Виктор подобрался и попытался отыскать где-то на донышке у себя репортера, который обязательно, во что бы то ни стало, докопается до правды.
— Итак, мы знаем, что отца похитили, — сказал он. — Догадываемся кто. Нужно осмотреть здесь все и постараться выяснить две вещи: что они с ним сделали и что такого он мог узнать, что мама решила… собственно, тут мы возвращаемся к первому вопросу.
— Умеешь ты разложить все по полочкам, ничего не скажешь, — проворчала Кристина. — Лучше начинай искать.
Виктор так и сделал. Он подошел к столу и, усевшись в кресло, принялся копаться в отцовских бумагах.
На столе в беспорядке лежали папки со счетами и сведениями о банковских переводах, письма в городскую управу, письма в школу — что-то по поводу Томми и его дополнительных занятий — и даже… письмо самому Виктору, которое почему-то так и не было отправлено.
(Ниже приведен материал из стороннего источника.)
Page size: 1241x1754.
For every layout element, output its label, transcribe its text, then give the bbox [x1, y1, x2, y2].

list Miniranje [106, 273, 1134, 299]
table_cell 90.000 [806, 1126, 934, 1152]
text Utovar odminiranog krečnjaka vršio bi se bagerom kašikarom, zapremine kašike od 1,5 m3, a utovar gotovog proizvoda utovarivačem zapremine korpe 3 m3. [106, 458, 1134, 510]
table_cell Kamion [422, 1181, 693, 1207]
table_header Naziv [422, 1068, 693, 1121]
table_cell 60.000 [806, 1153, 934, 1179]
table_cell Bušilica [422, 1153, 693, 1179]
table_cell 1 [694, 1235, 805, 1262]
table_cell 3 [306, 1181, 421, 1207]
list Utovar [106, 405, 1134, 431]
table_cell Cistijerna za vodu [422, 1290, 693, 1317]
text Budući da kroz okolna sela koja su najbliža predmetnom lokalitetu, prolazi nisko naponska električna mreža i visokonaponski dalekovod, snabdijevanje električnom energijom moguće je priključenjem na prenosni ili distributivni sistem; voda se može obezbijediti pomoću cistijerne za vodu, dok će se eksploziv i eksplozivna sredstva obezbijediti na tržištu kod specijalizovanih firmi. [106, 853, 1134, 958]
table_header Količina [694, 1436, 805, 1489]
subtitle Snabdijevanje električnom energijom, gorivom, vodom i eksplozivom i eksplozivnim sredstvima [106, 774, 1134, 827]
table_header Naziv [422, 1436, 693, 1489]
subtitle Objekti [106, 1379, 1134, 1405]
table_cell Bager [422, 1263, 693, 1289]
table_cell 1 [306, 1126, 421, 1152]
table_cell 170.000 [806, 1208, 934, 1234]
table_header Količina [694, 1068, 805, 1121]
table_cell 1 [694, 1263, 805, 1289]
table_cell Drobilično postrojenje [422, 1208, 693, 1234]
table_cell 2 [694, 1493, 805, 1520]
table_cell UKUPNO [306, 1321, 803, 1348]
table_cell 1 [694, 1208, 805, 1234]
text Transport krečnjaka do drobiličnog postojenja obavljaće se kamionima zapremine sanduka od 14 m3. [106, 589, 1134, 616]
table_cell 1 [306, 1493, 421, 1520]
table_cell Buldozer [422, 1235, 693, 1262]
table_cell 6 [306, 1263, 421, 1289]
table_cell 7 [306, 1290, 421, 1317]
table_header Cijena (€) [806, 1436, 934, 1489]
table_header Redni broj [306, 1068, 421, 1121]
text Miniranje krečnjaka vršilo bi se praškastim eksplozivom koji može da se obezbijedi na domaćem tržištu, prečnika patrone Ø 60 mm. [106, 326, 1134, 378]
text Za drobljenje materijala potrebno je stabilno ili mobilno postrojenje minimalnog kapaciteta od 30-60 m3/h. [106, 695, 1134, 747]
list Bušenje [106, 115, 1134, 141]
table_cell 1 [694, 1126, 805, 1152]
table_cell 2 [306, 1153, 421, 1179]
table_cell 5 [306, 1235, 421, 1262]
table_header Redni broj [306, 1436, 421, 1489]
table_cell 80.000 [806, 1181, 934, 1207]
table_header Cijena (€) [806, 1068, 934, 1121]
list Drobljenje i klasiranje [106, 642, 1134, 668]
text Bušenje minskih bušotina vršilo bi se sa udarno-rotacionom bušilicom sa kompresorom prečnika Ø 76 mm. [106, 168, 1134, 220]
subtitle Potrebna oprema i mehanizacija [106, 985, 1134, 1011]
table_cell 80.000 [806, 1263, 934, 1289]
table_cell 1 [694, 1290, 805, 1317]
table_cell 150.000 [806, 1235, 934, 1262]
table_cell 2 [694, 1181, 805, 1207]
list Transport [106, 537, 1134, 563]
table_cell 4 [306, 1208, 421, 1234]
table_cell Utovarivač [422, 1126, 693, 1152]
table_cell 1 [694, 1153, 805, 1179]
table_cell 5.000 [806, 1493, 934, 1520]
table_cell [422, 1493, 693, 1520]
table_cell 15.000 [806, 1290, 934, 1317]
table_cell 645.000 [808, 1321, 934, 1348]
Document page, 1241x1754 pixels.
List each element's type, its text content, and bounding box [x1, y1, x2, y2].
Виктор взял его дрогнувшими пальцами и прочитал:
«Дорогой Вик!
Сначала я хотел написать тебе, как обычно, под Хэллоуин. Но в последние дни я чувствую себя не очень хорошо — все эти проклятые сквозняки (никто никогда здесь не закрывает за собой двери!). Кашель никак не проходит, нос распух и превратился в башмак, еще и мигрень эта… Уже завтра, я чувствую, меня ждет постель, травяной чай и громадная банка рыбьего жира — вряд ли твоя мама в таком состоянии выпустит меня из дома и позволит отправить письмо.
В общем, вот я и решил написать тебе раньше, пока еще могу выскользнуть на почту, — вдруг письмо дойдет быстро, и я получу от тебя ответ как раз на праздник: тогда действительно будет чего ждать от Кануна, а то следующая неделя обещает быть исключительно беспросветной.
В целом у нас все идет своим чередом. Марго растет, Томас учится и все так же сует свой нос куда не следует, но такой уж он неугомонный. Кристина стала совсем взрослой: встреть ты ее на какой-нибудь лондонской улице, не узнал бы — очень своенравная дама. Думаю, скоро начнет воспитывать маму или сбежит к тебе в Лондон (как уже не раз нам обещала). Корделия воспринимает ее угрозы всерьез: прячет чемоданы и, насколько я знаю, даже угрожала вокзальным кассирам, чтобы Кристине не продавали билетов. Она явно не понимает, что своей чрезмерной опекой лишь еще больше раззадоривает дочь. Но ты же знаешь маму. Она никогда не признает, что и тебя выставила из дома таким же образом.